== DATA LISTING ==
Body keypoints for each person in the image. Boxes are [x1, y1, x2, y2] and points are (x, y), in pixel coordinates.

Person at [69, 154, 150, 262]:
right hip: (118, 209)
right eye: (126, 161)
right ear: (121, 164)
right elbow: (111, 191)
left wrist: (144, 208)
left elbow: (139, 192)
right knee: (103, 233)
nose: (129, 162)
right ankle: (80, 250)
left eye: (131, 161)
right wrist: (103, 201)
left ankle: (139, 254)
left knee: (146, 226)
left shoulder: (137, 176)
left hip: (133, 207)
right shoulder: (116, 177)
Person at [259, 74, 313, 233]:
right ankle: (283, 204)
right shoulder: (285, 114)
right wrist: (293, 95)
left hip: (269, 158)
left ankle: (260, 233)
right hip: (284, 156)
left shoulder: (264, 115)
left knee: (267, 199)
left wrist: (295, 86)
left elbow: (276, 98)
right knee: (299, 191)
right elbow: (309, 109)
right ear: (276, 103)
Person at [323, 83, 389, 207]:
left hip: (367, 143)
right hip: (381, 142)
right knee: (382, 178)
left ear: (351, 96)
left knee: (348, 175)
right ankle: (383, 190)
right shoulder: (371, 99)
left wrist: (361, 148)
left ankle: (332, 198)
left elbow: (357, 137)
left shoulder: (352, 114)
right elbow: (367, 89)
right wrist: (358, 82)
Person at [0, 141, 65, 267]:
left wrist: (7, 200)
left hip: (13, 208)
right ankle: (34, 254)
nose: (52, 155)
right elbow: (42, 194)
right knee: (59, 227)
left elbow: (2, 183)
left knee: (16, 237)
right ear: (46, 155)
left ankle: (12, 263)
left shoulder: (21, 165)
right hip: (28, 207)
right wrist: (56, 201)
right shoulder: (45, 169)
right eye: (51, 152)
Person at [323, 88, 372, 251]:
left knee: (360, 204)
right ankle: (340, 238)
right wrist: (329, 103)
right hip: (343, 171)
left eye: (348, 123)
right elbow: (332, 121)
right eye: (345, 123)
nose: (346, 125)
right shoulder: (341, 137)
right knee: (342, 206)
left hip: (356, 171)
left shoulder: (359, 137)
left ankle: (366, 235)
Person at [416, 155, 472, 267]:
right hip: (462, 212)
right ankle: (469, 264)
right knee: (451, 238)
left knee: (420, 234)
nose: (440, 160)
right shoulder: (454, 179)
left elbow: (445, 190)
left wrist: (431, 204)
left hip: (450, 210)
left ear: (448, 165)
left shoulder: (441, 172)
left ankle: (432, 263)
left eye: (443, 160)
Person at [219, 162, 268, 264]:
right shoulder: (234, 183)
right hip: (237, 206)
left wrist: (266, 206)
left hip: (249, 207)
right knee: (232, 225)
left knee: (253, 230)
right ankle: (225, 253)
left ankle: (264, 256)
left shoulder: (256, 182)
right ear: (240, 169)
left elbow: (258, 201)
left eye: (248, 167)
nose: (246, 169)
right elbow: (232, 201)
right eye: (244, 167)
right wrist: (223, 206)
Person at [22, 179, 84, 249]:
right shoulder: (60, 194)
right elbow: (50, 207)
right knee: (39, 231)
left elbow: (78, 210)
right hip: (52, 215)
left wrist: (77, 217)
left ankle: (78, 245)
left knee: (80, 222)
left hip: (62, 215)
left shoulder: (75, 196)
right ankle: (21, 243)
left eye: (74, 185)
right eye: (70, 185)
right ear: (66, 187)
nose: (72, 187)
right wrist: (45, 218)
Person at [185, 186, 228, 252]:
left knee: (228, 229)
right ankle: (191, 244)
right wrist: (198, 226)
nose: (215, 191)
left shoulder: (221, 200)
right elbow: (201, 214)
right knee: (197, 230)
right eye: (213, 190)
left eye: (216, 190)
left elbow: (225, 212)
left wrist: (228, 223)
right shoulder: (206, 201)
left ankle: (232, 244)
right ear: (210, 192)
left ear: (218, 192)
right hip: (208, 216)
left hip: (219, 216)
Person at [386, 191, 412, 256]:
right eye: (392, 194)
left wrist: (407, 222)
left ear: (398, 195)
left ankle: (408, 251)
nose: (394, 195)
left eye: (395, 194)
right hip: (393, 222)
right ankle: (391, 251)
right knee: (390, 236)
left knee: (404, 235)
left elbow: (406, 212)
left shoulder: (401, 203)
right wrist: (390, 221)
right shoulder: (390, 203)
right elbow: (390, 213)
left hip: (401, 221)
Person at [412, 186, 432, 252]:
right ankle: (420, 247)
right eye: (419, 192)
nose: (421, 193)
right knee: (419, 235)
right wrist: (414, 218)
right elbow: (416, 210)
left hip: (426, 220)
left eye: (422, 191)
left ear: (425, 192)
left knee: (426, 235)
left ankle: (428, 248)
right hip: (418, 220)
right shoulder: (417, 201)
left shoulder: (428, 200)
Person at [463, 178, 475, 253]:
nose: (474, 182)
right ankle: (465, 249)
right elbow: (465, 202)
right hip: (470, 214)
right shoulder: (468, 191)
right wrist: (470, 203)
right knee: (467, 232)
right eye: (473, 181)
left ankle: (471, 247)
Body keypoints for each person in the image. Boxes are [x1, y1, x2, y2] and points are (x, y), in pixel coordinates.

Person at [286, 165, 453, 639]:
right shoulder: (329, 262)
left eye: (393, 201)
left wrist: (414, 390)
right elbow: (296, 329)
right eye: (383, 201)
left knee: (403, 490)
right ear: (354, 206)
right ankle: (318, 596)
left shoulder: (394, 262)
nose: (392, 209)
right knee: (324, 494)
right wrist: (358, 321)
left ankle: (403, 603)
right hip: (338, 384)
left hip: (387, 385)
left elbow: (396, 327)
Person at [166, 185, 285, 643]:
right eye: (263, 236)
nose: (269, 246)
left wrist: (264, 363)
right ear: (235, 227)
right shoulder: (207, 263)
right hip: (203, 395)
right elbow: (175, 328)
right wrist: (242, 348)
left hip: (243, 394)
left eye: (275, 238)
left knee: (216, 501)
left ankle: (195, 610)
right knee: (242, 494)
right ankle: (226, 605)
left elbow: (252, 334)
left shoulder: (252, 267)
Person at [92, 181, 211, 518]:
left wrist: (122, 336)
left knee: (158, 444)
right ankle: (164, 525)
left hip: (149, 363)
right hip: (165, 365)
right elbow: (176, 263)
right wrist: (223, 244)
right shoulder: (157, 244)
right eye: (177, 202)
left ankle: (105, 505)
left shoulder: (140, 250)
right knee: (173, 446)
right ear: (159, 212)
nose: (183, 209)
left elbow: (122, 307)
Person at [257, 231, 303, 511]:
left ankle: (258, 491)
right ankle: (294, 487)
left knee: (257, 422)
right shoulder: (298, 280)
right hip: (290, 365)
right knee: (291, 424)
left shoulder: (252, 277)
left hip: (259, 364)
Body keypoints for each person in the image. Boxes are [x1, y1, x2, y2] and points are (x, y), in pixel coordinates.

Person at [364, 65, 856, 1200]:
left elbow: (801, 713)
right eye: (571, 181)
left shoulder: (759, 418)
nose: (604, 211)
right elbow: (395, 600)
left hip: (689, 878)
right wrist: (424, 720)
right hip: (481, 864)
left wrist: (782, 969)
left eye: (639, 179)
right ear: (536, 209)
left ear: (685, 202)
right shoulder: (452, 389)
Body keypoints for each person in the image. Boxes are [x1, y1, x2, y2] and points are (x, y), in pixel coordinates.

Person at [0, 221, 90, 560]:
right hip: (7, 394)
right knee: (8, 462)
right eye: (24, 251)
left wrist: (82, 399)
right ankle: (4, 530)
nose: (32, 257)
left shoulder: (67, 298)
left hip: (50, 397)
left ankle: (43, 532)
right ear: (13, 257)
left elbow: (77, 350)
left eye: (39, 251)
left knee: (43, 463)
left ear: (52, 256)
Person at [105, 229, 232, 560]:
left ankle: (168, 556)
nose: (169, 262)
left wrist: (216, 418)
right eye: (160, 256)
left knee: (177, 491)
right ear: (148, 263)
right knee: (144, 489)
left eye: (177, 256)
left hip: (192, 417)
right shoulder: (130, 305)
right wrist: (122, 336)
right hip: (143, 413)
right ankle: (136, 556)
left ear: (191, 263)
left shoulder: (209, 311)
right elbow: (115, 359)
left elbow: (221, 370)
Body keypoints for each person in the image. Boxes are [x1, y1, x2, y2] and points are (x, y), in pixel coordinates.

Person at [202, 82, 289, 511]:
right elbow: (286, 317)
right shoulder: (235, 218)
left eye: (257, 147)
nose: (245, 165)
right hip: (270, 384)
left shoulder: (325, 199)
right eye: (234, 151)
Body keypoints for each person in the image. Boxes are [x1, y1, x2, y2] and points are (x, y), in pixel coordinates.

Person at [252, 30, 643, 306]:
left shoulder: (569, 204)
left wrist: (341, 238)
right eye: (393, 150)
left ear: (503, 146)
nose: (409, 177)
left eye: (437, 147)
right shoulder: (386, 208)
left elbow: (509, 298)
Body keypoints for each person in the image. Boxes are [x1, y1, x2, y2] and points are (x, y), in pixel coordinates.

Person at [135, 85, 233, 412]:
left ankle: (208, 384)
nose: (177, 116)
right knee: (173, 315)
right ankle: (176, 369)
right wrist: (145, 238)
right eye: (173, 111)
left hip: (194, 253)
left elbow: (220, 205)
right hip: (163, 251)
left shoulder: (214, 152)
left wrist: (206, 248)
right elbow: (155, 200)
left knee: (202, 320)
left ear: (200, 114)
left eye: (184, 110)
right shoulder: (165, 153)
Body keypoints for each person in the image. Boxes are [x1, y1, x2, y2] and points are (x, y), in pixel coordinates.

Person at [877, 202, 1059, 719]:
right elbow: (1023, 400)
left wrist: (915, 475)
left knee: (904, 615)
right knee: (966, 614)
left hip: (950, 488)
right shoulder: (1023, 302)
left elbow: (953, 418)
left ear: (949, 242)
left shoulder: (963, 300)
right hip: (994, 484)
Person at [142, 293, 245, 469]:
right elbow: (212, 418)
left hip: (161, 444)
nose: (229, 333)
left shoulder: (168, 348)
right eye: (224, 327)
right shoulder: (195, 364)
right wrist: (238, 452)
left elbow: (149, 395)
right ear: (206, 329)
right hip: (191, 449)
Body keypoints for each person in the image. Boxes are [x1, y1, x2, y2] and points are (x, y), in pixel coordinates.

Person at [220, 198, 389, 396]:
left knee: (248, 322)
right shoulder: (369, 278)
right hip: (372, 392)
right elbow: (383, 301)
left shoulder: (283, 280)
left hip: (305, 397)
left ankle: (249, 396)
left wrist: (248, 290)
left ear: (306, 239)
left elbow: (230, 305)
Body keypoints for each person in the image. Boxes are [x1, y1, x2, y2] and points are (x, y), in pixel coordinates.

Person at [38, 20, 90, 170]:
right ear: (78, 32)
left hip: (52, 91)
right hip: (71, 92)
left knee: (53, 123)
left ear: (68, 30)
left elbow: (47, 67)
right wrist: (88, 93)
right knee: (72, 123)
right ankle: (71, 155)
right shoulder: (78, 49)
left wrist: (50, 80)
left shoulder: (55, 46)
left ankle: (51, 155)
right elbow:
===
EXERCISE DESCRIPTION: For the lines above, output exactly those from the line containing "left knee: (904, 615)" through the line containing "left shoulder: (168, 348)", and skip the others.

RESULT:
left knee: (904, 615)
right knee: (966, 614)
left hip: (950, 488)
right shoulder: (1023, 302)
left elbow: (953, 418)
left ear: (949, 242)
left shoulder: (963, 300)
right hip: (994, 484)
Person at [142, 293, 245, 469]:
right elbow: (212, 418)
left hip: (161, 444)
nose: (229, 333)
left shoulder: (168, 348)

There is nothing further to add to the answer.